**WHAT YOU NEED TO DO:** Could you transcribe the records below exactly, leaving out every picture?

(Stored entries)
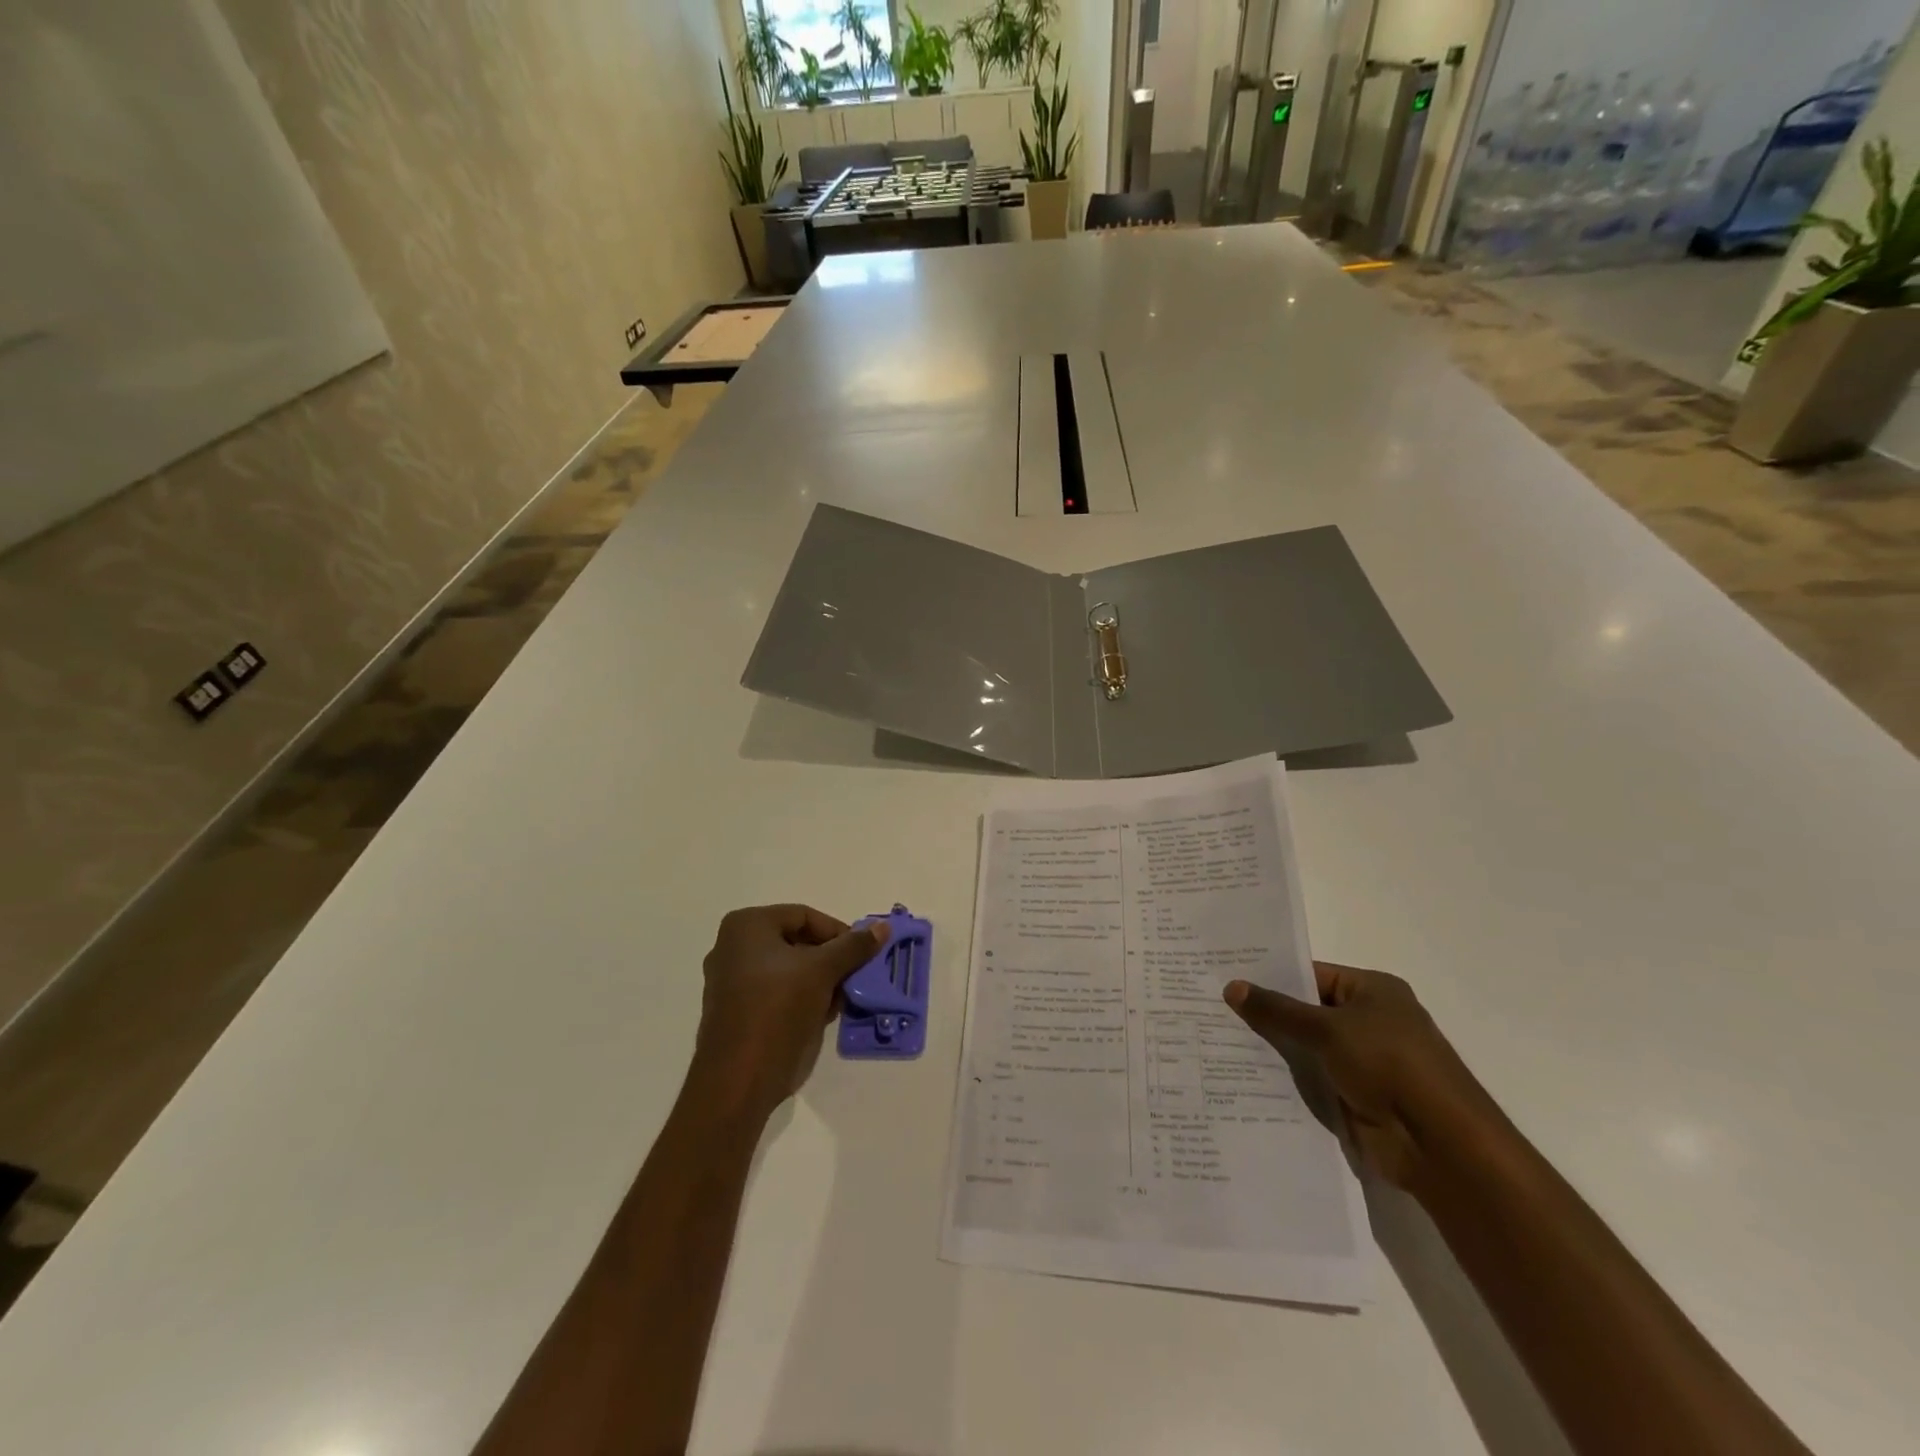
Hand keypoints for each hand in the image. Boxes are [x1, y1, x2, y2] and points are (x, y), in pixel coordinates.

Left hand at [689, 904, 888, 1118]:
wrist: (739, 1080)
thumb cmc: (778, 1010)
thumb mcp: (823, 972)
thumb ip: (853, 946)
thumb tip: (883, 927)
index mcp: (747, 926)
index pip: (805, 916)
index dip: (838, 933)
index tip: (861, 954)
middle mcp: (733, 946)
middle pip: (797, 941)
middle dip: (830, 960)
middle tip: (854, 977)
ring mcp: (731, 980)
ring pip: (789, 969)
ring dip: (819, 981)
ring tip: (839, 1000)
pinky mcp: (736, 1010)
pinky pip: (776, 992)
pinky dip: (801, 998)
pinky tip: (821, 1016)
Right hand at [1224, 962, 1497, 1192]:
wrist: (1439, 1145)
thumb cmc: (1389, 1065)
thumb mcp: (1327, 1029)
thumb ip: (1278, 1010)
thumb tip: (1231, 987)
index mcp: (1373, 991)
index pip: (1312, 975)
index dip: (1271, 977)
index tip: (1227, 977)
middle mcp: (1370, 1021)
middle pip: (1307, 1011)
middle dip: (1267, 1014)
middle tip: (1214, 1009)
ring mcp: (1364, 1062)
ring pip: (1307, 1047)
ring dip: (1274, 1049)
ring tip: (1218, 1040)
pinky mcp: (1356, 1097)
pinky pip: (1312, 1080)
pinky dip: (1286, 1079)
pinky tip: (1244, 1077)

**RESPONSE:**
Hand keypoints for each hand in the image. Boxes are [x1, y1, x2, y2] and points are (x, y), in pixel coordinates.

Left hand at [689, 904, 888, 1118]:
wrist: (739, 1080)
thumb cmc: (778, 1010)
thumb mcp: (823, 972)
thumb ip: (853, 946)
thumb tip: (883, 927)
index mcp: (747, 926)
index pip: (805, 916)
index dip: (838, 933)
index tip: (861, 954)
middle mcp: (733, 946)
middle pip: (797, 941)
middle dip: (830, 960)
middle tip: (854, 977)
ring mcp: (731, 980)
ring pip: (789, 969)
ring dip: (819, 981)
ring tip: (839, 1000)
pinky mcp: (736, 1010)
pinky pip: (776, 992)
pinky dip: (801, 998)
pinky tip: (821, 1016)
Right hand at [1224, 962, 1497, 1192]:
wrist: (1439, 1145)
thumb cmc: (1389, 1065)
thumb mcp: (1327, 1029)
thumb ip: (1278, 1010)
thumb tip: (1231, 987)
index mcp: (1373, 991)
index pip: (1312, 975)
index dip: (1271, 977)
index tip: (1227, 977)
middle mcp: (1370, 1021)
middle pip: (1307, 1011)
middle dip: (1267, 1014)
middle tip: (1214, 1009)
ring mcp: (1364, 1062)
ring pip: (1307, 1047)
ring dip: (1274, 1049)
ring tip: (1218, 1040)
pinky mcp: (1356, 1097)
pinky pip: (1312, 1080)
pinky dip: (1286, 1079)
pinky tip: (1244, 1077)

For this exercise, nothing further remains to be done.